While I'm not an expert at spinning (although my spouse may be), I would venture that 12 or 15 village women carding and spinning 10 to 12 hours a day would be able to go from sheep to sail in about 3 months. Spindle spinning is very portable and something a woman would do during pretty much every spare moment when her hands were not busy doing something else. Making sails would have been a drop in the bucket when it came to yarn consumption since she also had to make all the clothes and cloth for other uses like sacking, ticking, blankets, etc.

Someone|4 years ago

Shearing requires advanced technology that the Vikings may not have had. https://www.griggsagri.co.uk/blog/sheep-shearing-a-brief-his...:

“The sheep were shorn using very basic tools, such as metal, or sharp glass, fashioned into an implement to take whole clumps of wool off at once. Over time, the tools were adapted into scissor-like blades to make the job easier.”

I think you can call that plucking.
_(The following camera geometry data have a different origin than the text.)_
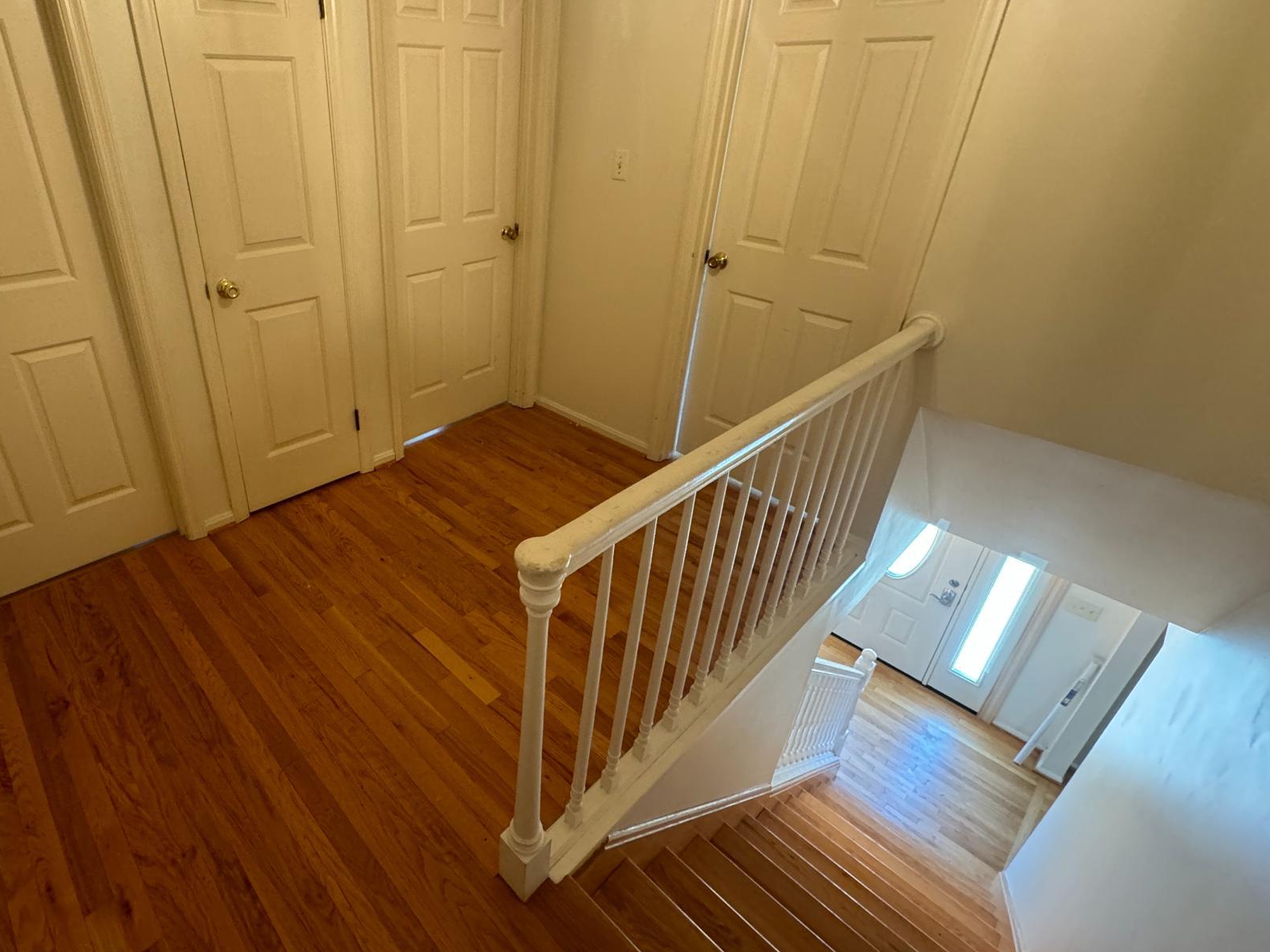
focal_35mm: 18
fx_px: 660
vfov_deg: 71.4
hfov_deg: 86.1
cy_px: 430
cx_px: 481
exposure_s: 1/60
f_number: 2.2
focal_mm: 2.22
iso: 400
People use tools to pluck grapes, too.

And 100 a day without a powered tool? Is that realistic?

pdw|4 years ago

12-15 women working for 3 months is close to 4 person-years of work. That's higher than the numbers in Fenrisulfr's quote.

sandworm101|4 years ago

Plucking is the ancient form of sheering. You literally pull the hair off the sheep by hand. You aren't yanking it out by the roots, the shaft generally broke rather than the root put out of the skin, but I doubt the sheep enjoyed the process. In short: gathering wool from sheep was very different before ready acess to steel shears.

https://www.chassagne.ca/index.php/the-croft-mainmenu-30/the...

"Before the invention of shears, the sheep were plucked or “rooed”, a Scandinavian word for plucking, and this tradition was still carried out on the Shetland Island until about forty years ago."

AdamN|4 years ago

100 sheep per day ... with a flat blade since you don't have sheers yet ... while doing all the other chores required to maintain yourself ... accounting for the time it takes for the sheep to grow a coat long enough to sheer in the first place?

kwhitefoot|4 years ago

> 100 meters square

I think that might take a bit more than 154 km of yarn.

Presumably you meant 100 square metre. :-)

soperj|4 years ago

You'd have to cut the trees, get them from the forest to the build site, and then make lumber out of them and dry them. Can't imagine it would be that much different.

Someone|4 years ago

In those times, chances are they moved the build site to the trees, and made sure the trees were close to the water (with more forest and a much smaller population, such trees could probably be found fairly easily)

Also, they didn’t dry the wood. https://regia.org/research/ships/Ships1.htm:

“Timber was used green – in other words, shortly after felling. This is different to more modern practice, where the timber is "seasoned" – left to dry for several years. Green wood is easier to work, and more flexible, which can help with some of the more complex shapes found in Viking boats. Wood can be kept "green" for several years by keeping it immersed in water – a stem (or stern) of a Viking style boat was found on the island of Eig in what, a thousand years ago, had been a lake. As it had never been used – there were no indications of rivet holes – it was probably made up when the boat-builder had got a spare piece of suitable timber, and he was waiting for a similar bit for the stern (or stem) which never arrived.

It is also possible to steam green wood without complex equipment like the steam boxes used today. Simply by heating a plank over a fire, the moisture inside the wood heats up and causes the fibres to loosen. This means that – for a few minutes – it can be twisted into shape with less danger of it splitting and breaking. It is highly likely that this was done during Viking times – we know the technique was used to make "expanded" log boats, for example.”